Ukraine Ex-Boxweltmeister Vitali Klitschko muss wieder in den Ring

05. Juni 2021, 04:29 Uhr

Gegen mehrere Beamte der Stadtverwaltung von Kiew laufen gerade Korruptionsermittlungen. Präsident Selenskyj versucht dabei den Fokus auch auf Bürgermeister Klitschko zu lenken, nicht, weil er einer der Tatverdächtigen ist, sondern ein ernstzunehmender politischer Gegner. Der Ex-Boxweltmeister nimmt das ganze nicht kampflos hin.

Vitali Klitschko auf Pressekonferenz
Der frühere Box-Weltmeister Vitali Klitschko ist Bürgermeister von Kiew. 2020 wurde er mit über 50 Prozent der Stimmen im Amt bestätigt. Bildrechte: imago images / ZUMA Press

Der ehemalige Boxweltmeister im Schwergewicht und Kiewer Bürgermeister Vitali Klitschko muss sich im politischen Ring behaupten. Diesmal kämpft er jedoch nicht gegen Lennox Lewis oder Corrie Sanders, sondern wird vom ukrainischen Präsidenten Wolodymyr Selenskyj herausgeforert. Seit Selenskyj im Frühjahr 2019 zum neuen Staatschef gewählt wurde, liefern sich die beiden Männer aus gegnerischen politischen Lagern einen erbitterten Machtkampf um die Hauptstadt Kiew.

Denn wer die Kontrolle über die Hauptstadt hat, spielt eine wichtige Schlüsselrolle in der landesweiten Politik. Selenskyjs Partei ist es bislang allerdings nicht gelungen, sich in Kiew durchzusetzen. Erst im vorigen Herbst wurde Vitali Klitschko bei der Kommunalwahl in der Hauptstadt erneut zum Bürgermeister gewählt. Nun ist der Kampf um die Stadt neu entflammt.

============

● Aufgabe A
Mit welchem Stimmenanteil wurde Klitschko laut Quelltext 2020 im Amt bestätigt?
● Aufgabe B
Nenne alle Personen, die im Quelltext namentlich erwähnt werden.
● Aufgabe C
Schreibe bitte den Abschnitt des Quelltexts von „05. Juni 2021, 04:29“ bis einschließlich „nicht kampflos hin.“ neu und setze dabei „Mitarbeiter“ an die Stelle von „Beamte“.

============

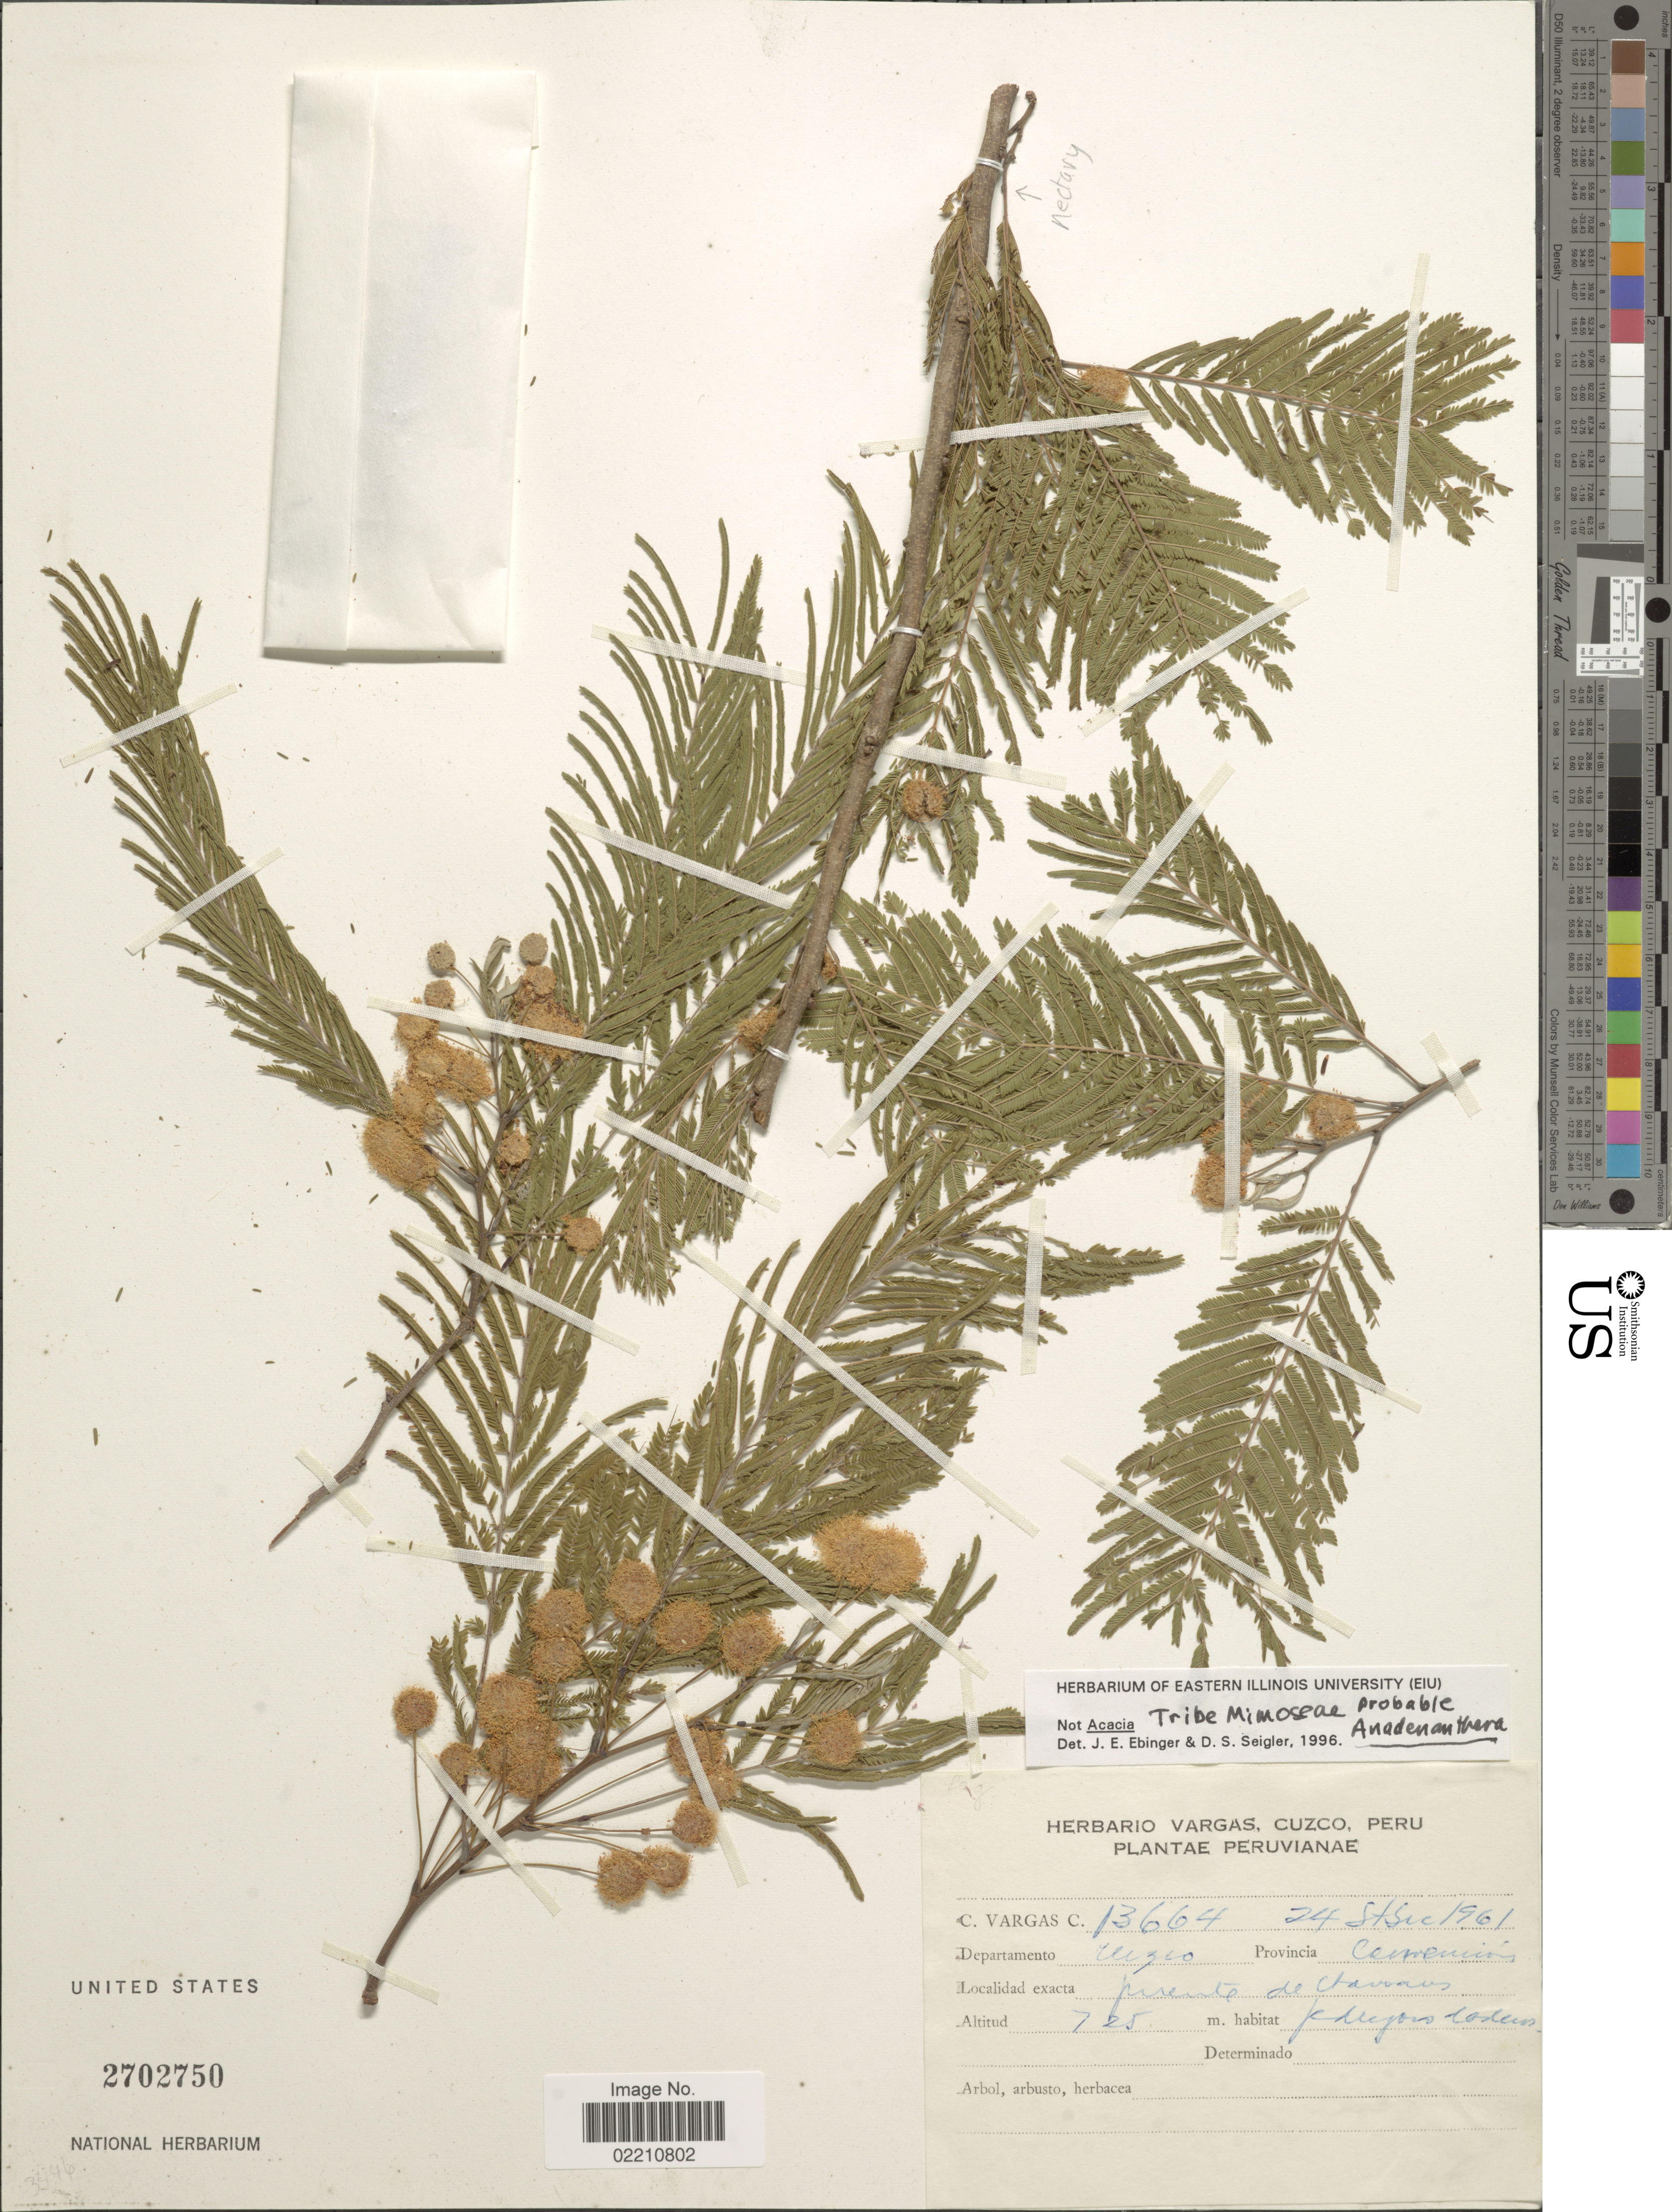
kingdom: Plantae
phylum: Tracheophyta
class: Magnoliopsida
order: Fabales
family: Fabaceae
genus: Anadenanthera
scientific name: Anadenanthera colubrina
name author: (Vell.) Brenan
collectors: C. Vargas Calderón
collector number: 13664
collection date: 1961-09-24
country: Peru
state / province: Cusco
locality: Provincia Convención, Puente de chawares [Chahuares]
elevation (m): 725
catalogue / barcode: US 2702750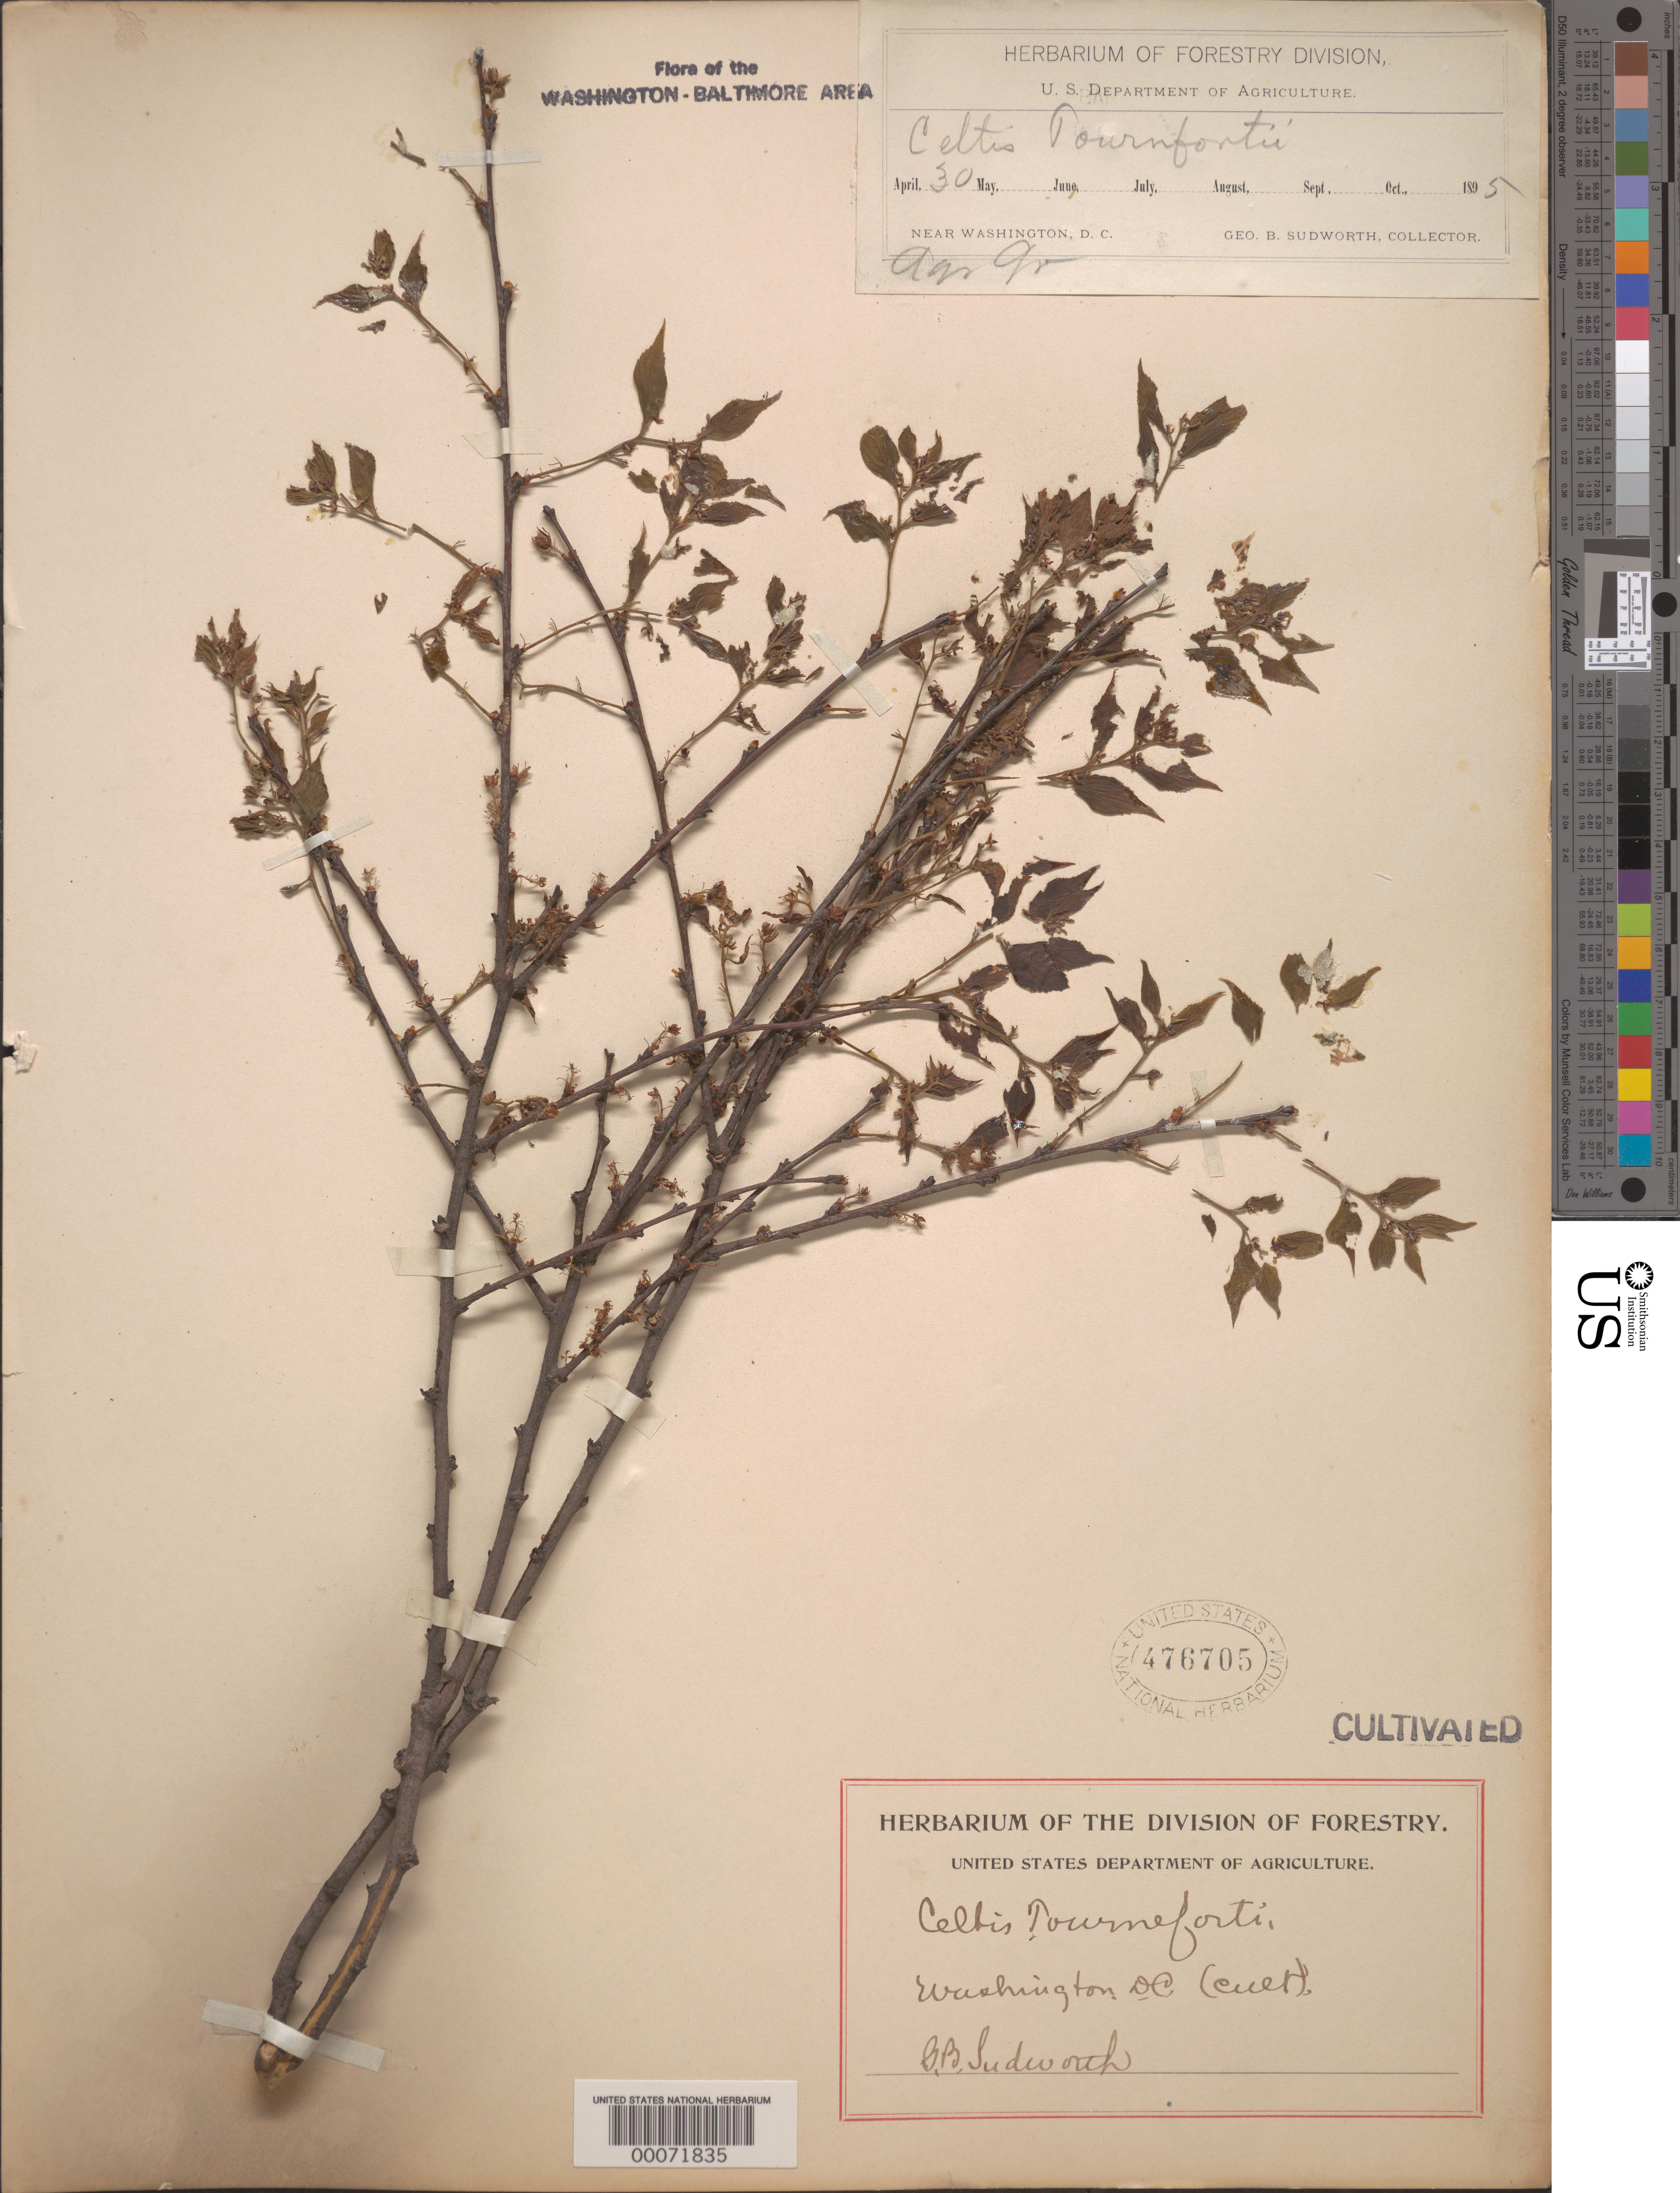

============

● Ergebnis A
Mit über 50 Prozent der Stimmen.

● Ergebnis B
- Vitali Klitschko
- Wolodymyr Selenskyj
- Lennox Lewis
- Corrie Sanders

● Ergebnis C
05. Juni 2021, 04:29 Uhr

Gegen mehrere Mitarbeiter der Stadtverwaltung von Kiew laufen gerade Korruptionsermittlungen. Präsident Selenskyj versucht dabei den Fokus auch auf Bürgermeister Klitschko zu lenken, nicht, weil er einer der Tatverdächtigen ist, sondern ein ernstzunehmender politischer Gegner. Der Ex-Boxweltmeister nimmt das ganze nicht kampflos hin.